A ghost tour party exploring a spooky graveyard got a real case of the willies when they found themselves in the middle of a porn film shoot.
The tourists were examining the inscriptions on the slabs at the graveyard on the south side of Sculcoates Lane, Hull, when they heard groans coming from further down the path. When they went to investigate they were stunned to find a young woman having sex with a man in a patch of ivy. Two other men were so busy filming the broad daylight romp with video cameras, they did not realise they had an audience.

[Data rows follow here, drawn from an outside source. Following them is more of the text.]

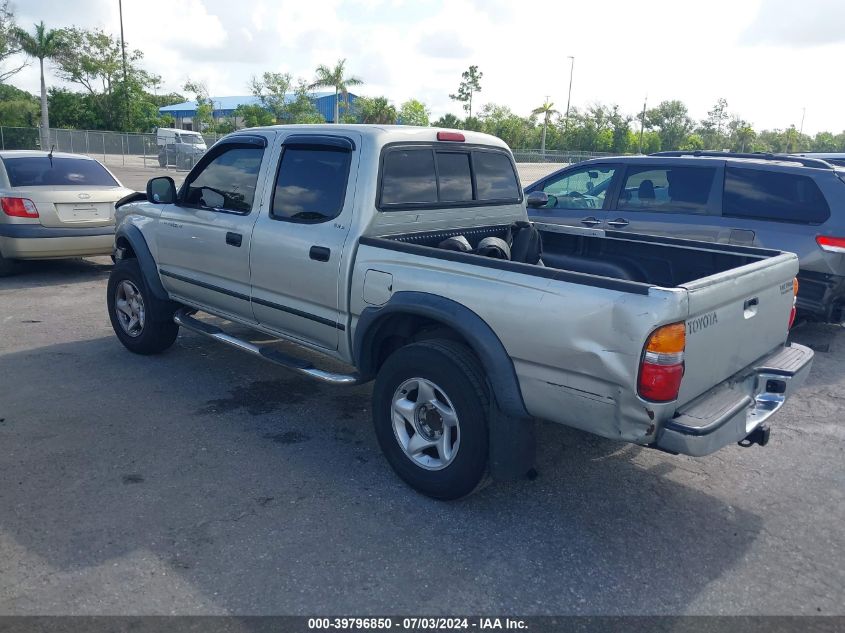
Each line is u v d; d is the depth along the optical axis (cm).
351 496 395
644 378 307
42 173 936
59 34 5391
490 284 353
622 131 7156
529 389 346
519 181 553
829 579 333
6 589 308
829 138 10050
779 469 446
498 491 407
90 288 904
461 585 319
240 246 490
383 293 400
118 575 319
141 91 5831
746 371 379
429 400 383
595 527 372
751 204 696
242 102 6912
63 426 478
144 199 615
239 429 481
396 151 443
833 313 671
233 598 305
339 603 304
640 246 493
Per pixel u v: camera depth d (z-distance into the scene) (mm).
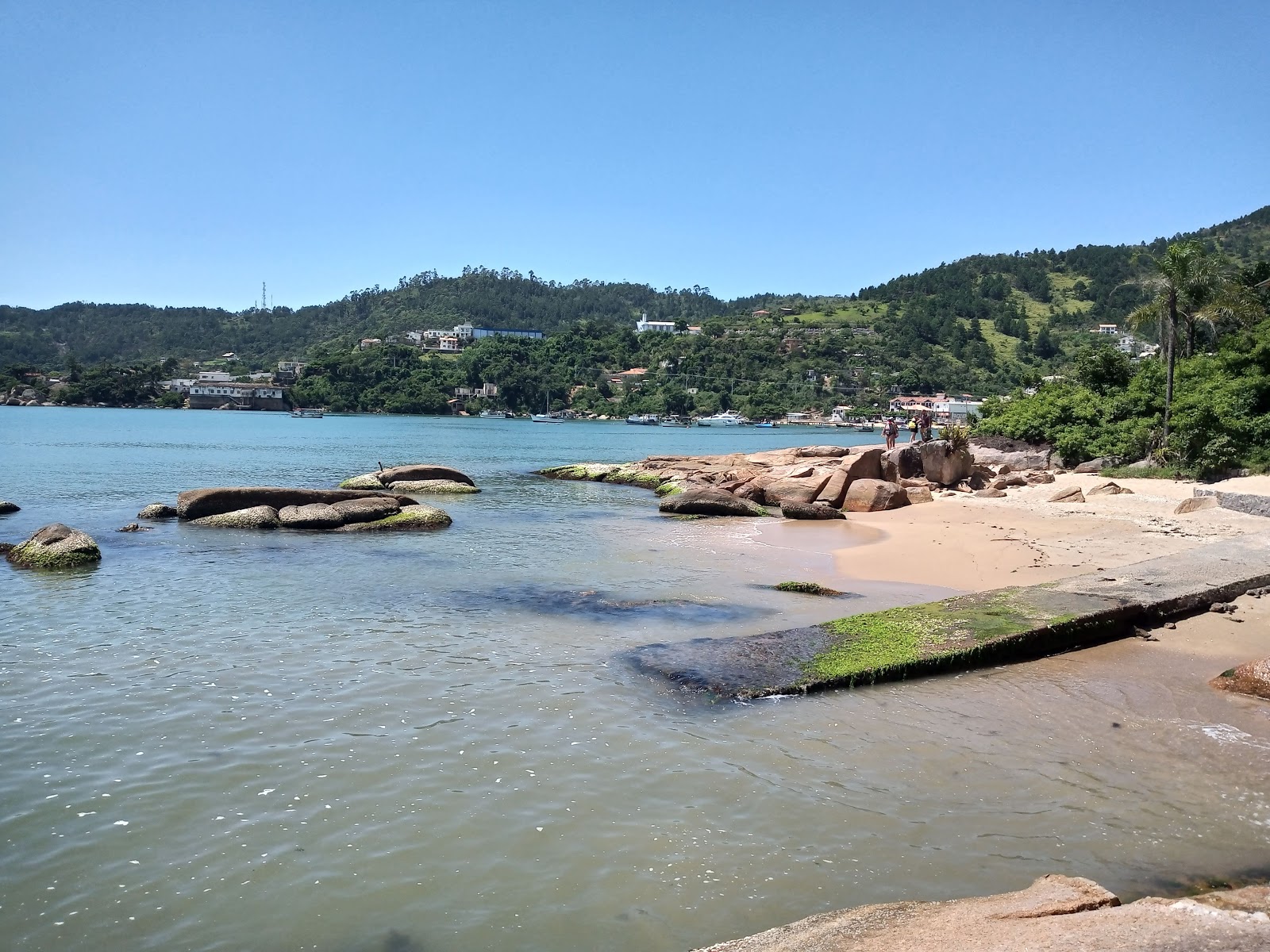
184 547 22734
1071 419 48656
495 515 31797
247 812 7938
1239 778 8648
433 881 6855
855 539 25109
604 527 28578
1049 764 9008
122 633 13938
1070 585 15688
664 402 180375
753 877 6879
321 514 26609
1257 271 51594
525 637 13914
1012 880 6789
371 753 9242
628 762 9055
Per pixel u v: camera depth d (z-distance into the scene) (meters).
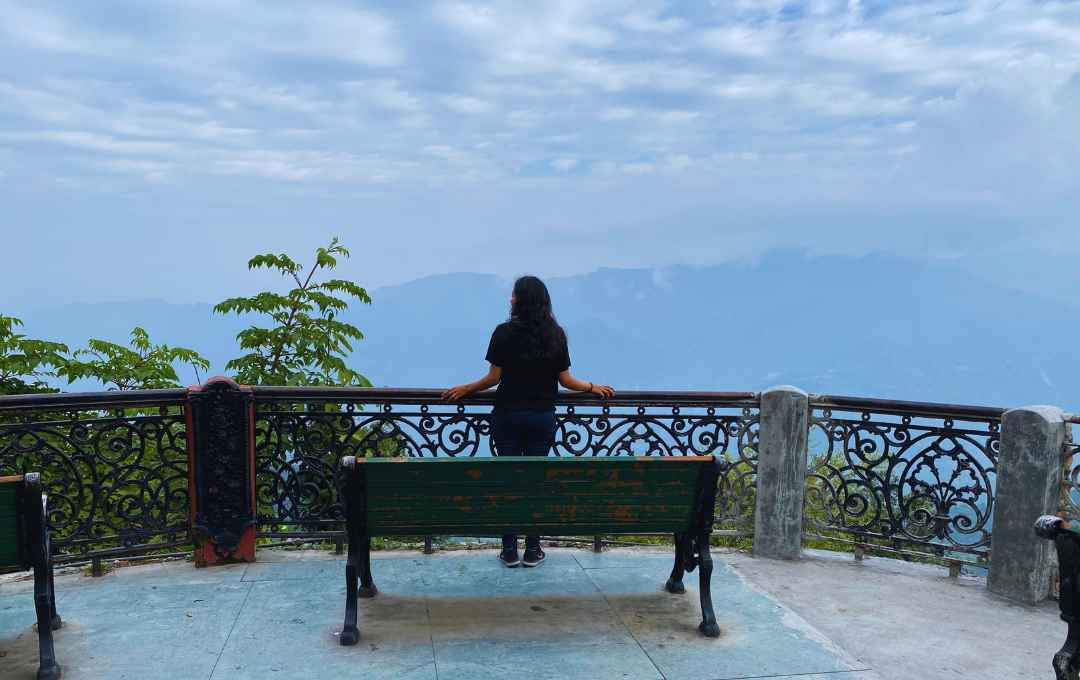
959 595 4.08
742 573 4.35
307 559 4.41
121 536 4.17
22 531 2.91
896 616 3.76
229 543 4.27
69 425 4.00
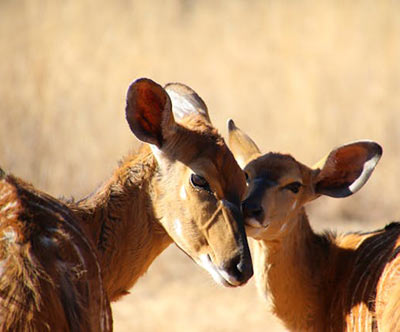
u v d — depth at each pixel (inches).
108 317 330.3
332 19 1153.4
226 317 674.2
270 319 663.1
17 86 925.8
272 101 1036.5
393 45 1108.5
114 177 379.9
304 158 943.0
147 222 378.0
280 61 1099.3
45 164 861.8
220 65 1130.0
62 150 882.8
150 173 377.1
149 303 706.2
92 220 369.1
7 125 878.4
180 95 403.5
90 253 323.6
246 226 434.0
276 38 1127.0
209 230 362.3
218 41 1212.5
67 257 310.0
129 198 376.5
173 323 660.1
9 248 298.8
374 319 414.9
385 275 415.2
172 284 751.1
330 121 984.9
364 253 446.9
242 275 355.9
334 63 1083.9
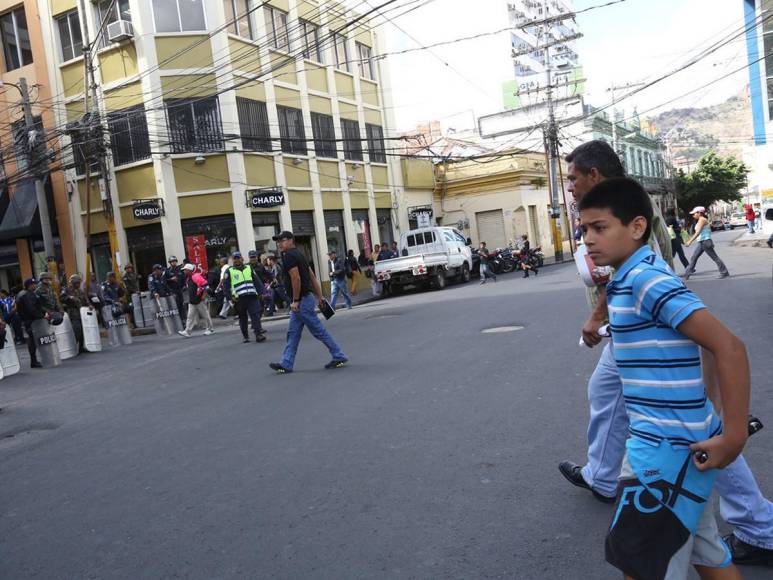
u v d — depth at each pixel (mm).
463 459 4621
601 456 3648
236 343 13117
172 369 10492
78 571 3541
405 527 3635
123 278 19656
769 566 2932
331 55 27750
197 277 15875
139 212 20484
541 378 6766
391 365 8375
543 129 34562
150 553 3652
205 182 21703
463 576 3062
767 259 18688
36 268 24734
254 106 23281
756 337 7660
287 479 4586
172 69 21484
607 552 2068
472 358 8234
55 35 23234
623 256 2137
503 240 37094
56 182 23609
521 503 3797
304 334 13062
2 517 4512
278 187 23000
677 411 2006
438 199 37281
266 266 19625
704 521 2127
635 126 65750
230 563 3426
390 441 5203
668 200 72438
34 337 12578
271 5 24469
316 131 26406
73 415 7773
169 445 5828
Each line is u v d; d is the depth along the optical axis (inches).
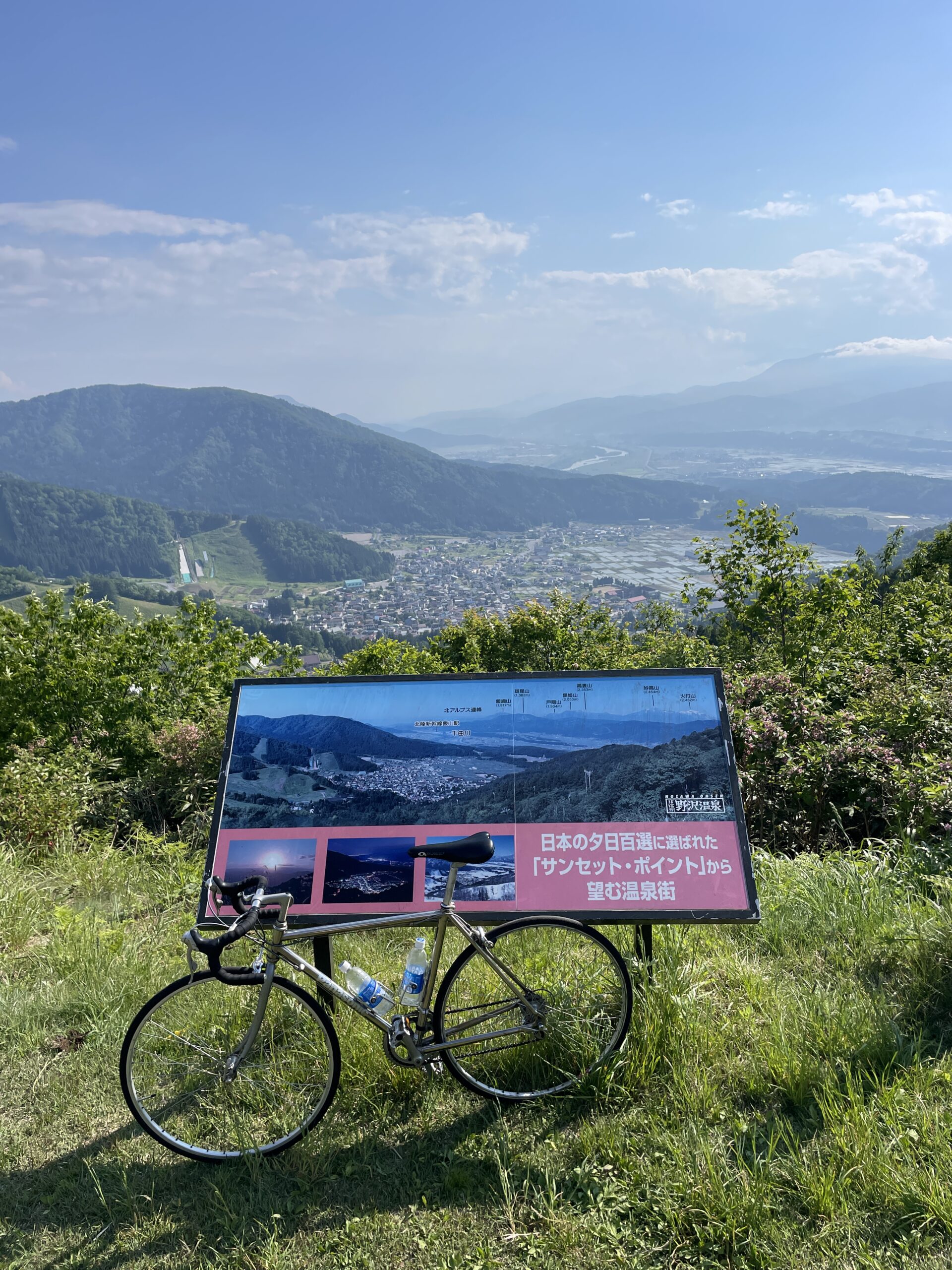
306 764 133.3
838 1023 119.9
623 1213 92.7
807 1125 103.7
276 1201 98.0
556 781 130.0
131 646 457.4
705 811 126.7
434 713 135.8
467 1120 109.7
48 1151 107.8
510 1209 93.5
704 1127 103.0
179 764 302.0
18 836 241.3
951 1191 88.3
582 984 120.7
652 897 121.6
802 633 481.7
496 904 122.0
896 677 326.0
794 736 240.2
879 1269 81.9
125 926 179.0
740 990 132.9
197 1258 90.8
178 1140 107.3
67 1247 93.0
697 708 134.0
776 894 166.6
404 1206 96.2
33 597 464.1
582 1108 110.7
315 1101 112.0
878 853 195.8
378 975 142.5
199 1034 112.9
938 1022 123.3
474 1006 116.7
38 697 402.6
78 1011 138.0
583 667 828.6
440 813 128.6
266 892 124.5
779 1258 84.7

Ghost guide Mike Covell said: "It was the couple who saw us first. They were going at it like knives among the ivy. She was a blonde. We looked at her and she looked at us. Then she pushed the bloke off her. The guy ran after her desperately trying to protect his privates from the brambles. We did not know where to look. Good job all 12 people on the tour were adults because sometimes kids come along.
"One elderly man was so incensed, he was ready to chase after them with his walking stick but I persuaded him to calm down and eat his sandwiches."
The graveyard dates from the 1840s and the last burial took place in 1959. It is now overgrown and reputed to be haunted by ghostly monks and the spirits of children whose bones were disturbed during redevelopment of part of the site. Only three graves are still tended by loved ones, volunteers say.
The ivy was allowed to grow over the tomb stones to protect them from frost but also allowed the porn crew to sneak in.
The graveyard is owned by the Diocese of York but the running of it was taken over by the community in 2007.
Lorna Walker, who chairs Sculcoates Neighbourhood Association, said: "We find this very distasteful. But it is a public place and there is not a lot you can do apart from lock the gates. But then no one would get the benefit of it - we do bat walks and all kinds of positive things down there.
"This is the first time I have heard of anything this. There are always people in society who will push the boundaries. The cemetery has a rich history. Philip Larkin used to ride his bike through it. So we all hope this is a one off."